Photowalk with Hyderabad weekend shoots
I’d gone with a group of photo enthusiasts for an early morning photowalk to discover the old British residency in Hyderabad located at Koti. It was quite a learning both in terms of history ‘n photography skills. This’s a group of professional ‘n amateur photographers who meet up twice a month to photograph an interesting place. It’s an interesting mix of people ‘n a good way to hone one’s photography skills. For this meet, we met up at the Osmania college for women at Koti in Hyderabad.
British residency in Hyderabad
The Osmania college for women was established in 1949. It was the British residency before that. Before 1858, the British had divided Indian into Presidencies for the purpose of governance. The major presidencies were Bengal, Bombay and Madras. There were also many princely states who entered into a subsidiary alliance with the British ‘n had to pay a hefty sum to be allowed to continue to rule their states. The British stationed a Resident or Resident Minister at the major princely states of Hyderabad, Mysore, Jammu Kashmir ‘n Baroda. The rest of the smaller provinces had junior political officers.
The first resident of Hyderabad was James Achilles Kirkpatrick from 1797 to 1805. James quickly fell in love with everything Indian and took to local customs, including wearing Indian dresses. And it wasn’t long before he fell in love with Khair-un-Nissa, the teenaged grand daughter of Nawab Mahmood Ali Khan, the prime minister of Hyderabad. The love story between the two has been beautifully captured by William Dalrymple in his book ‘The White Mughals’. Like with all love stories of some repute, this one too ended in a tragedy with the death of James Achilles Kirkpatrick in 1805, due to illness.

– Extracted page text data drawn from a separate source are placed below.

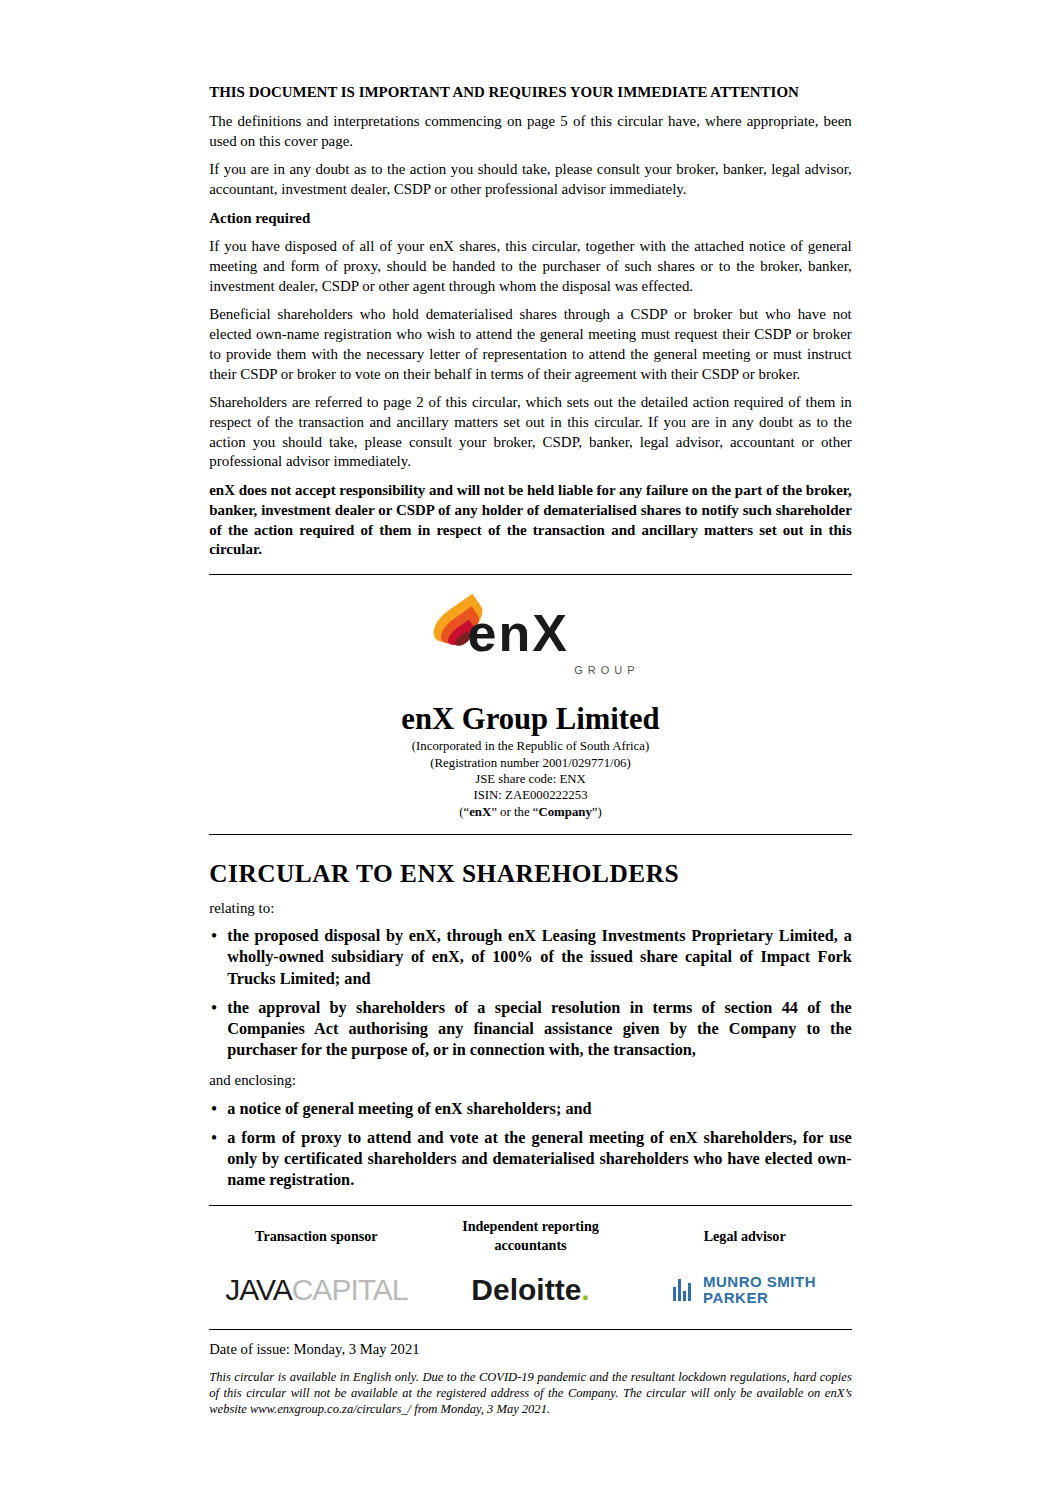THIS DOCUMENT IS IMPORTANT AND REQUIRES YOUR IMMEDIATE ATTENTION
The definitions and interpretations commencing on page 5 of this circular have, where appropriate, been used on this cover page.
If you are in any doubt as to the action you should take, please consult your broker, banker, legal advisor, accountant, investment dealer, CSDP or other professional advisor immediately.
Action required
If you have disposed of all of your enX shares, this circular, together with the attached notice of general meeting and form of proxy, should be handed to the purchaser of such shares or to the broker, banker, investment dealer, CSDP or other agent through whom the disposal was effected.
Beneficial shareholders who hold dematerialised shares through a CSDP or broker but who have not elected own-name registration who wish to attend the general meeting must request their CSDP or broker to provide them with the necessary letter of representation to attend the general meeting or must instruct their CSDP or broker to vote on their behalf in terms of their agreement with their CSDP or broker.
Shareholders are referred to page 2 of this circular, which sets out the detailed action required of them in respect of the transaction and ancillary matters set out in this circular. If you are in any doubt as to the action you should take, please consult your broker, CSDP, banker, legal advisor, accountant or other professional advisor immediately.
enX does not accept responsibility and will not be held liable for any failure on the part of the broker, banker, investment dealer or CSDP of any holder of dematerialised shares to notify such shareholder of the action required of them in respect of the transaction and ancillary matters set out in this circular.
enX
GROUP
enX Group Limited
(Incorporated in the Republic of South Africa)
(Registration number 2001/029771/06)
JSE share code: ENX
ISIN: ZAE000222253
(“enX” or the “Company”)
CIRCULAR TO ENX SHAREHOLDERS
relating to:
the proposed disposal by enX, through enX Leasing Investments Proprietary Limited, a wholly-owned subsidiary of enX, of 100% of the issued share capital of Impact Fork Trucks Limited; and
the approval by shareholders of a special resolution in terms of section 44 of the Companies Act authorising any financial assistance given by the Company to the purchaser for the purpose of, or in connection with, the transaction,
and enclosing:
a notice of general meeting of enX shareholders; and
a form of proxy to attend and vote at the general meeting of enX shareholders, for use only by certificated shareholders and dematerialised shareholders who have elected own-name registration.
| Transaction sponsor | Independent reporting accountants | Legal advisor |
| --- | --- | --- |
| J AVA CAPITAL | Deloitte . | MUNRO SMITH PARKER |
Date of issue: Monday, 3 May 2021
This circular is available in English only. Due to the COVID-19 pandemic and the resultant lockdown regulations, hard copies of this circular will not be available at the registered address of the Company. The circular will only be available on enX’s website www.enxgroup.co.za/circulars_/ from Monday, 3 May 2021.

And what’s even more tragic’s the current state of the building. It’s in tatters. Ill-kept ‘n run-down. Whoever has been entrusted the responsibility of conserving India’s heritage and history, is obviously making a hash out of it. But in spite of its current state, the sense of grandeur at the British residency is not amiss. This might not be one of the most well known British monuments in Hyderabad, but that doesn’t mean that it should be allowed to be in the state it is currently in.
The intent of this photowalk’s to raise awareness about this British monument in Hyderabad. So that enough pressure’s built ‘n the people responsible get down to restoring it. Though Chowder Singh only does food. I thought it was apt to move away for this important cause. And I must thank the organisers; Hyderabad weekend shoots. Here’s the link to their group on facebook. Intach Hyderabad, an NPO that focuses on conserving India’s heritage ‘n to the Principal of Osmania college for women. May they succeed in their mission of restoring the Residency to its past glory. I don’t think the college is open to public. It’s a women’s college after all. It’s quite possible that many of our roadside romeos have already been trying their best to come in ‘n ‘study’ the architecture of British monuments in Hyderabad.
But if you’d like to visit, then you can email or call in advance and check with ‘em. I’m sure they’d be happy to oblige. Here’s the link to their website
I hope I’ve done justice with my photos. Would love to hear your feedback. Please feel free to use the comments section below ‘n don’t forget to share this on all social / blogging platforms that you use. Happy viewing ‘n chow-chow!
And we were served very good breakfast of kesari bhath, vada, sambar ‘n chutney by the college. All’s well that ends well, na.